### What is expected
Lines with "subtitle": please show every one of them from the listing below.

### Data for processing
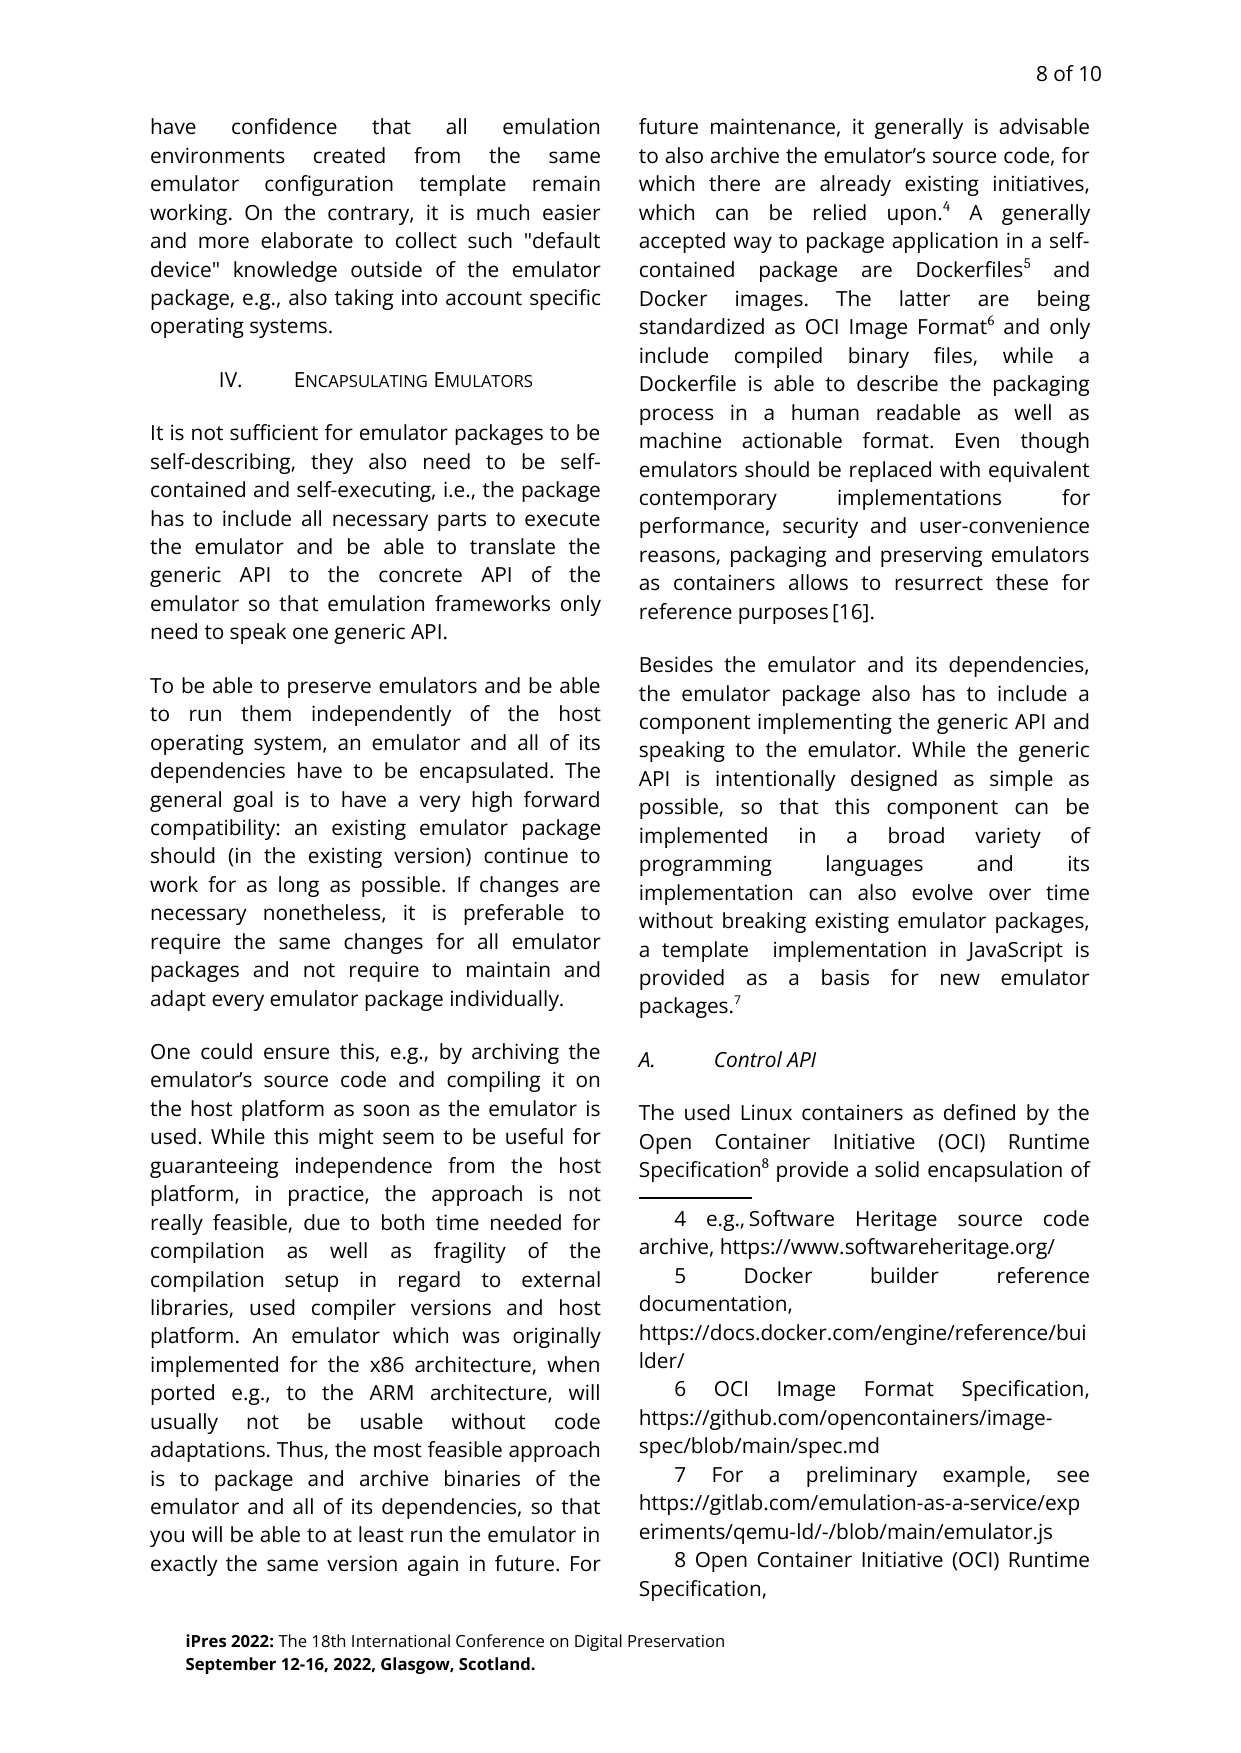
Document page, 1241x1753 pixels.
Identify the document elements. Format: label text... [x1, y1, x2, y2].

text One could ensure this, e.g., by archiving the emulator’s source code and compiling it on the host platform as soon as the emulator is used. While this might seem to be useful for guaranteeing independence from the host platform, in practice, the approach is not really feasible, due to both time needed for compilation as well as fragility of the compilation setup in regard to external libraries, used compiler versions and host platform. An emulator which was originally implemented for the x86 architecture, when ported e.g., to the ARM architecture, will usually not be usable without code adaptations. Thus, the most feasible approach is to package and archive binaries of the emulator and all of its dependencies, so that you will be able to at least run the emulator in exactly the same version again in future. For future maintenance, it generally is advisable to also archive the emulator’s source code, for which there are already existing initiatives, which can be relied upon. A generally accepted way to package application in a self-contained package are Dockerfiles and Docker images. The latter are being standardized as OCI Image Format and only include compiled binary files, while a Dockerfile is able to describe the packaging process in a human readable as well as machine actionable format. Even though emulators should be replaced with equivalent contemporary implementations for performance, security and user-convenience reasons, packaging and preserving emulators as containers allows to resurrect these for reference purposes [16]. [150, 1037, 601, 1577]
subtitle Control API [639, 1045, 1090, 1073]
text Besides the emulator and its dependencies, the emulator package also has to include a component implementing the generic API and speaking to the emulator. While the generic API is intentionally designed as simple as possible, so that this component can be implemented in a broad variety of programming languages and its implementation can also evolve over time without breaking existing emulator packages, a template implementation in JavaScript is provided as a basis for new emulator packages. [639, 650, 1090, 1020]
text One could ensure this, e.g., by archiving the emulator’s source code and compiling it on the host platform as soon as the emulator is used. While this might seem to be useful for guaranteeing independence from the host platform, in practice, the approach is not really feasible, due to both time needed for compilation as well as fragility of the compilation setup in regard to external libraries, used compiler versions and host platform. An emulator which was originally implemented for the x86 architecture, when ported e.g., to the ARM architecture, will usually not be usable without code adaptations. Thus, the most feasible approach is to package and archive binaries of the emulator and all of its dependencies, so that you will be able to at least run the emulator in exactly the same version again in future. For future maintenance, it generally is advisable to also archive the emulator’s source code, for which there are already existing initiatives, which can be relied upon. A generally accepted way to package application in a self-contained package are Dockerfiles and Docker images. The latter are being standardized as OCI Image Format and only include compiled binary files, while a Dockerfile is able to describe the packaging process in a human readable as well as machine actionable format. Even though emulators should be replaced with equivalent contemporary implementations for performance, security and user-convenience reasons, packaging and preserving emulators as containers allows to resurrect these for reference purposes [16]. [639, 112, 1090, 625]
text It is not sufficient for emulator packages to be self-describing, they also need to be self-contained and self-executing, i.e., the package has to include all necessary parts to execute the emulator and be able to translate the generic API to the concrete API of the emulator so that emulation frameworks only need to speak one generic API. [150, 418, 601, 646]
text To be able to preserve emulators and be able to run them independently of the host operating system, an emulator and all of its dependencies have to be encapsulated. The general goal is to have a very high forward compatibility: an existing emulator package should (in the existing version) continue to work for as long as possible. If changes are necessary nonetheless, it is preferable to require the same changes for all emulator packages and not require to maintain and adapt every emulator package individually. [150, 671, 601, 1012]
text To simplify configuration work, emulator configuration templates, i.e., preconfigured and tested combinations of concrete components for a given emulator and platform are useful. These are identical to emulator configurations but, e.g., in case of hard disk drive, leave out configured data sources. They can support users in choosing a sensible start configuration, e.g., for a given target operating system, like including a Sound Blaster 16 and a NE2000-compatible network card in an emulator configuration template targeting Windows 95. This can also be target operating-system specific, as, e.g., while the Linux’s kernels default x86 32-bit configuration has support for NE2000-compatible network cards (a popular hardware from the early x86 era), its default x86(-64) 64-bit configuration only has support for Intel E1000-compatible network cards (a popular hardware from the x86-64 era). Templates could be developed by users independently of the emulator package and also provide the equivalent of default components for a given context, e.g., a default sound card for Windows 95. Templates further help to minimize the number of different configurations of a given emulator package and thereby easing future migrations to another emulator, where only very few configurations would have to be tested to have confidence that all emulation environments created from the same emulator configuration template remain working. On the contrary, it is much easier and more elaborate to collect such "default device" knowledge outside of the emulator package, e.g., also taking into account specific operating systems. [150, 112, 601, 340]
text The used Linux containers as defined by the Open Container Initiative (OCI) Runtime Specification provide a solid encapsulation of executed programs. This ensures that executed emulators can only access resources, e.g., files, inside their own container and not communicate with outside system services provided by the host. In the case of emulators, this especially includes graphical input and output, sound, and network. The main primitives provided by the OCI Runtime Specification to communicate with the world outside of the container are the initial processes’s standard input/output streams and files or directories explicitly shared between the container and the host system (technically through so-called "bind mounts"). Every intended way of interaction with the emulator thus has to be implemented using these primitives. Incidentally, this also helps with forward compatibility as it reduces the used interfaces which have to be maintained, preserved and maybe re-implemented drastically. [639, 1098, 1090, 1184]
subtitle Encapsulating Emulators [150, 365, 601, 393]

### Answer for this exercise
subtitle Control API [639, 1045, 1090, 1073]
subtitle Encapsulating Emulators [150, 365, 601, 393]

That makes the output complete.